While I can be in awe of the complexity and power of living organisms, I don't think its all that useful to compare them to programs -- at least not based on our current understanding of biology.
I think you're missing the point. Computer programs are processes. There's a whole lot of amazing biological processes out there. Why are current human formulations about the nature of process (programs) so brittle compared to these other processes we observe? It's a humbling talk. Our notions of computation are somewhere at the primordial soup phase.
They're more brittle because they can be. For example, in computers loading and execution of a program generally occur w/o transcription error.

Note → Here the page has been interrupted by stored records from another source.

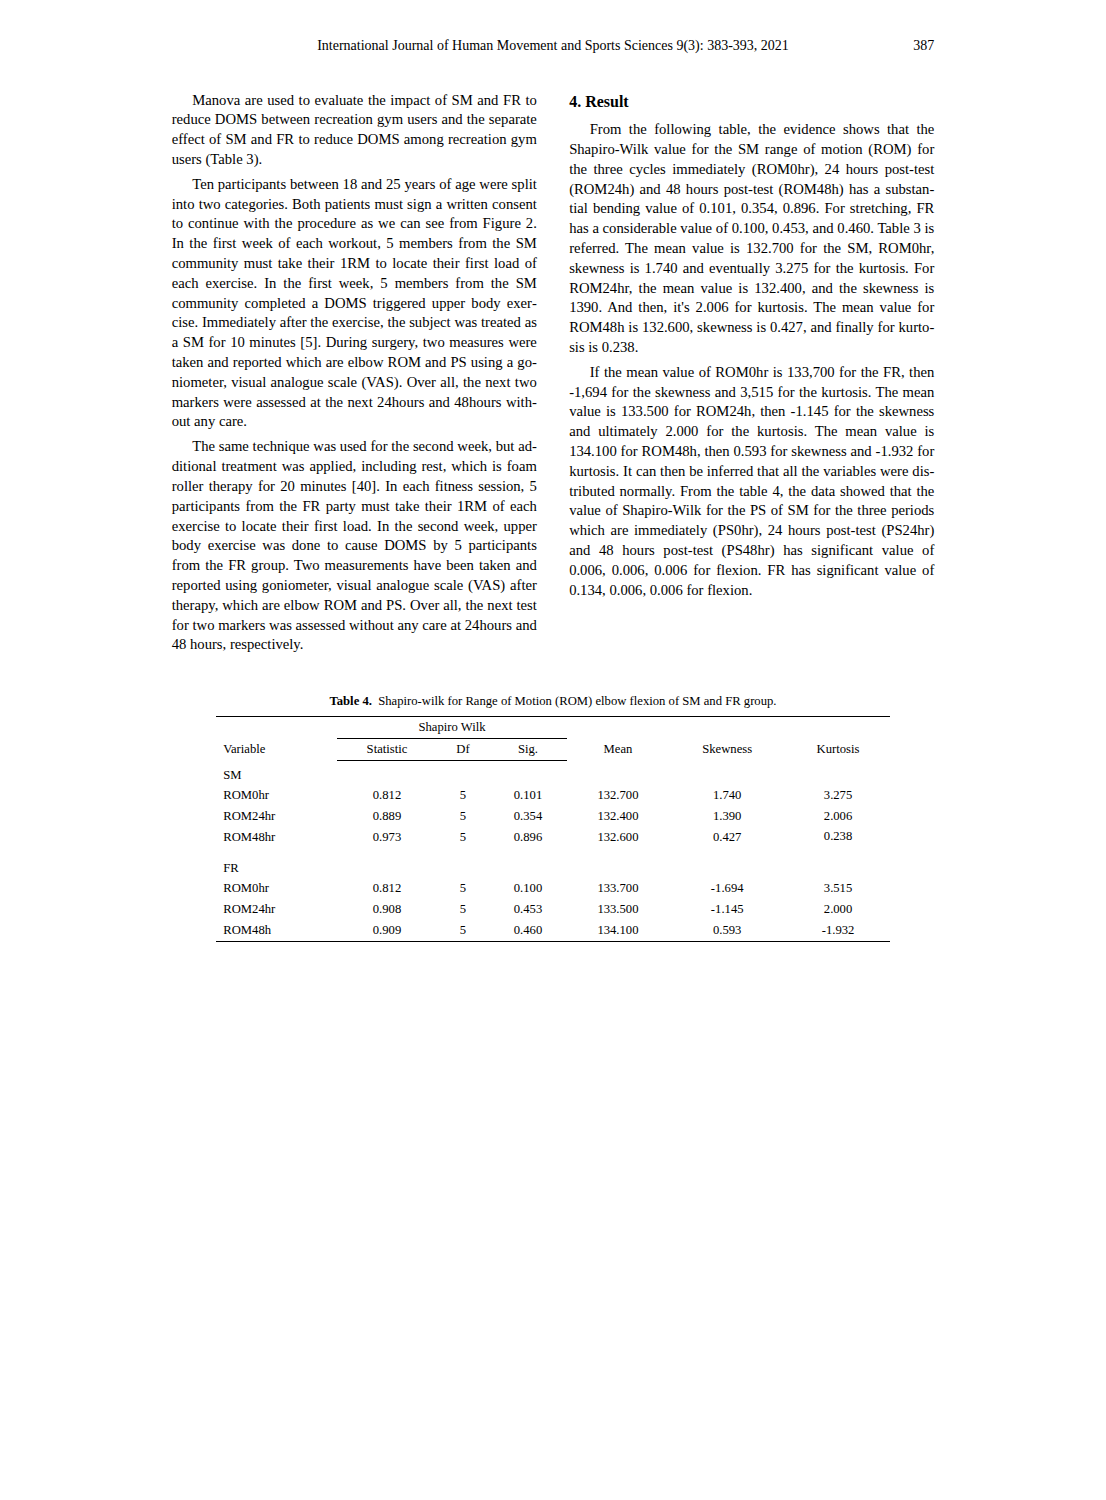International Journal of Human Movement and Sports Sciences 9(3): 383-393, 2021 387
Manova are used to evaluate the impact of SM and FR to reduce DOMS between recreation gym users and the separate effect of SM and FR to reduce DOMS among recreation gym users (Table 3).
Ten participants between 18 and 25 years of age were split into two categories. Both patients must sign a written consent to continue with the procedure as we can see from Figure 2. In the first week of each workout, 5 members from the SM community must take their 1RM to locate their first load of each exercise. In the first week, 5 members from the SM community completed a DOMS triggered upper body exercise. Immediately after the exercise, the subject was treated as a SM for 10 minutes [5]. During surgery, two measures were taken and reported which are elbow ROM and PS using a goniometer, visual analogue scale (VAS). Over all, the next two markers were assessed at the next 24hours and 48hours without any care.
The same technique was used for the second week, but additional treatment was applied, including rest, which is foam roller therapy for 20 minutes [40]. In each fitness session, 5 participants from the FR party must take their 1RM of each exercise to locate their first load. In the second week, upper body exercise was done to cause DOMS by 5 participants from the FR group. Two measurements have been taken and reported using goniometer, visual analogue scale (VAS) after therapy, which are elbow ROM and PS. Over all, the next test for two markers was assessed without any care at 24hours and 48 hours, respectively.
4. Result
From the following table, the evidence shows that the Shapiro-Wilk value for the SM range of motion (ROM) for the three cycles immediately (ROM0hr), 24 hours post-test (ROM24h) and 48 hours post-test (ROM48h) has a substantial bending value of 0.101, 0.354, 0.896. For stretching, FR has a considerable value of 0.100, 0.453, and 0.460. Table 3 is referred. The mean value is 132.700 for the SM, ROM0hr, skewness is 1.740 and eventually 3.275 for the kurtosis. For ROM24hr, the mean value is 132.400, and the skewness is 1390. And then, it's 2.006 for kurtosis. The mean value for ROM48h is 132.600, skewness is 0.427, and finally for kurtosis is 0.238.
If the mean value of ROM0hr is 133,700 for the FR, then -1,694 for the skewness and 3,515 for the kurtosis. The mean value is 133.500 for ROM24h, then -1.145 for the skewness and ultimately 2.000 for the kurtosis. The mean value is 134.100 for ROM48h, then 0.593 for skewness and -1.932 for kurtosis. It can then be inferred that all the variables were distributed normally. From the table 4, the data showed that the value of Shapiro-Wilk for the PS of SM for the three periods which are immediately (PS0hr), 24 hours post-test (PS24hr) and 48 hours post-test (PS48hr) has significant value of 0.006, 0.006, 0.006 for flexion. FR has significant value of 0.134, 0.006, 0.006 for flexion.
Table 4. Shapiro-wilk for Range of Motion (ROM) elbow flexion of SM and FR group.
| Variable | Shapiro Wilk | Mean | Skewness | Kurtosis |
| --- | --- | --- | --- | --- |
| Statistic | Df | Sig. |
| SM | | | | | | 3.275 2.006 0.238 |
| ROM0hr | 0.812 | 5 | 0.101 | 132.700 | 1.740 |
| ROM24hr | 0.889 | 5 | 0.354 | 132.400 | 1.390 |
| ROM48hr | 0.973 | 5 | 0.896 | 132.600 | 0.427 |
| FR | | | | | | |
| ROM0hr | 0.812 | 5 | 0.100 | 133.700 | -1.694 | 3.515 |
| ROM24hr | 0.908 | 5 | 0.453 | 133.500 | -1.145 | 2.000 |
| ROM48h | 0.909 | 5 | 0.460 | 134.100 | 0.593 | -1.932 |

With that said there are things about computer programs that are hard problems in human biology (and note the analog is really more of an OS to an animal -- the animal is a set of processes, not just one process). I can easily use libraries in my current program. Transplants are still non-trivial in humans. I can kill my shell and it will come back. I can even hit an unrecoverable error, reboot and things will usually still work fine. I can probably remove half of the files on my compuer and it will still work fine. I can hibernate my computer, store the state and send it to different piece of hardware. I can take an image of my machine and clone it to 100 other machines. I can add new features and upgrade my OS -- generally can't do that to my body -- at least not in any satisfactory way.

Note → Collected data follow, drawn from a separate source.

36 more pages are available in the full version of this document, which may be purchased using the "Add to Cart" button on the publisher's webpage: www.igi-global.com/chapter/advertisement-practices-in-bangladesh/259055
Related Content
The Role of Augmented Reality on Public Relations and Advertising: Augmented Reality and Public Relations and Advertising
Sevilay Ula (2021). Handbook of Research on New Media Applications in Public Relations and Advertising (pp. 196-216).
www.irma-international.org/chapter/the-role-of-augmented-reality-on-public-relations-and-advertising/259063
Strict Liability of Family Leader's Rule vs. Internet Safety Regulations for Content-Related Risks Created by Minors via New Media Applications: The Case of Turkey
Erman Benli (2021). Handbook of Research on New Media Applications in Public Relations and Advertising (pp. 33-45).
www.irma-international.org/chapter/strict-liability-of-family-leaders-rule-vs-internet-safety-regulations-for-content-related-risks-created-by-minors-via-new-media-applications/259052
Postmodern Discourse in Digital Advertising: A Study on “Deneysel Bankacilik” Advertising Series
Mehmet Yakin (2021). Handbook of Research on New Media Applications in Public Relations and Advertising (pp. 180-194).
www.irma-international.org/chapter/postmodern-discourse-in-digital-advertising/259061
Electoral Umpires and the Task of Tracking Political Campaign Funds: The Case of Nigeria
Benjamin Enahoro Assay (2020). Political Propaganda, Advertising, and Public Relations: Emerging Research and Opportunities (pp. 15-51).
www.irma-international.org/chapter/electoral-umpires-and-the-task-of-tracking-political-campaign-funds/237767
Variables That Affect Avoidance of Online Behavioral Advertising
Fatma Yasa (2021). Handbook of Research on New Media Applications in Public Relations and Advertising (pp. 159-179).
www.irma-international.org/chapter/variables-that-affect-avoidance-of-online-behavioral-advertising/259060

Sure there are some animals for which there are non-necessary components, just like in operating systems. But if you remove a heart or the lungs or the brain from most animals -- they'll die. Cancers can kill most animals -- there's no real equivalent to operating systems. There is generally nothing that will flat out kill an OS.
There are plenty of programs written based on the assumption that there will be tuns of memory errors. Where systems can not only detect problems automatically but try a range of solutions to fix the HW problems without intervention. But it's more a question of cost to develop vs deploy. If your sending a probe to Saturn or sending 100 million devices in the field to monitor power transmission without interruption for years you build a vary different system vs severs that can be monitored by people.

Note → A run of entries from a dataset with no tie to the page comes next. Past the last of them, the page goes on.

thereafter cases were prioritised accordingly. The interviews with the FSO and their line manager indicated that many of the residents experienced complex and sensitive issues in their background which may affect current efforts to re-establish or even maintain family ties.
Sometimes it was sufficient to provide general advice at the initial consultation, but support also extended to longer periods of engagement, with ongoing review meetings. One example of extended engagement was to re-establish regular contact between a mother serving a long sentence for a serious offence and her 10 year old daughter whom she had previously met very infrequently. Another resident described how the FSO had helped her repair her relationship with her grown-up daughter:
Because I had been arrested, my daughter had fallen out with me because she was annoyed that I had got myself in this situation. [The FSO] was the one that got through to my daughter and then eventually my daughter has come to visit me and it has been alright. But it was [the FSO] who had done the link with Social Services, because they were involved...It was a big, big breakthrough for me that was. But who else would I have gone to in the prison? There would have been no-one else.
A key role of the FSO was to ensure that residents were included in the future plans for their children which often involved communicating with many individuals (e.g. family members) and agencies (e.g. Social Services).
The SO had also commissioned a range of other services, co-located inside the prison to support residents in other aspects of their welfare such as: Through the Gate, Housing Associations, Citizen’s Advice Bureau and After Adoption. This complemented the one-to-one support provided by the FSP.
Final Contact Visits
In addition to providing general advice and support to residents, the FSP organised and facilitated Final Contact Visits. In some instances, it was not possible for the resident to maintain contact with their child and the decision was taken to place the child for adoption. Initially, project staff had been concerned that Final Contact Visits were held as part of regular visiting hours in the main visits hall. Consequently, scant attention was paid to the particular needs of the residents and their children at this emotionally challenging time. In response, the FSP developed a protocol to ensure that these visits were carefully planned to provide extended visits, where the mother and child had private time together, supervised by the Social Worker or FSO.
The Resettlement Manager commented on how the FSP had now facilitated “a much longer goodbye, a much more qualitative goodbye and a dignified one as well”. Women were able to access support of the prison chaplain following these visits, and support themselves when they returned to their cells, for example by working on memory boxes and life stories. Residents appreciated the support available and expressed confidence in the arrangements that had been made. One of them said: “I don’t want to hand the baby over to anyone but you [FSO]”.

PS: Don't forget your DNA is a single program that's been running continually for over 3 BILLION years because at no point did any of your ancestors die before having offspring.
The biggest problem behind human transplants is that our defense mechanisms (which is a hard problem in computing!) will kill the foreign material. So it's a trade-off, not a hard problem.
In any case, the real difference between biological DNA and programs is the latter is designed to be modified in a _directed_ way. You could think of DNA as a highly compressed program which is modified _in its compressed form_. In evolution, changes are made randomly, so this isn't really a problem - if anything, the magnification effect is a good thing. But in computer programs, we know what we want to change, and don't want to have to make several million random changes to try to find one that brings us closer to the goal. And so computer programs are more brittle - small changes have small, predictable effects - while human DNA is more flexible, but at the expense of predictability.
The OS is analogous to electrical impulses in the animal brain. The real thing that separates animal brains from computers is the lack of persistent storage media that retain information when you remove power or other operating components.
this seems vaguely like the kind of thing that hofstadter was working on with copycat etc (particularly if you think of hofstadter's version as being more complex because he didn't have the computing power to run many things in parallel and so needed higher level control to allocate resources).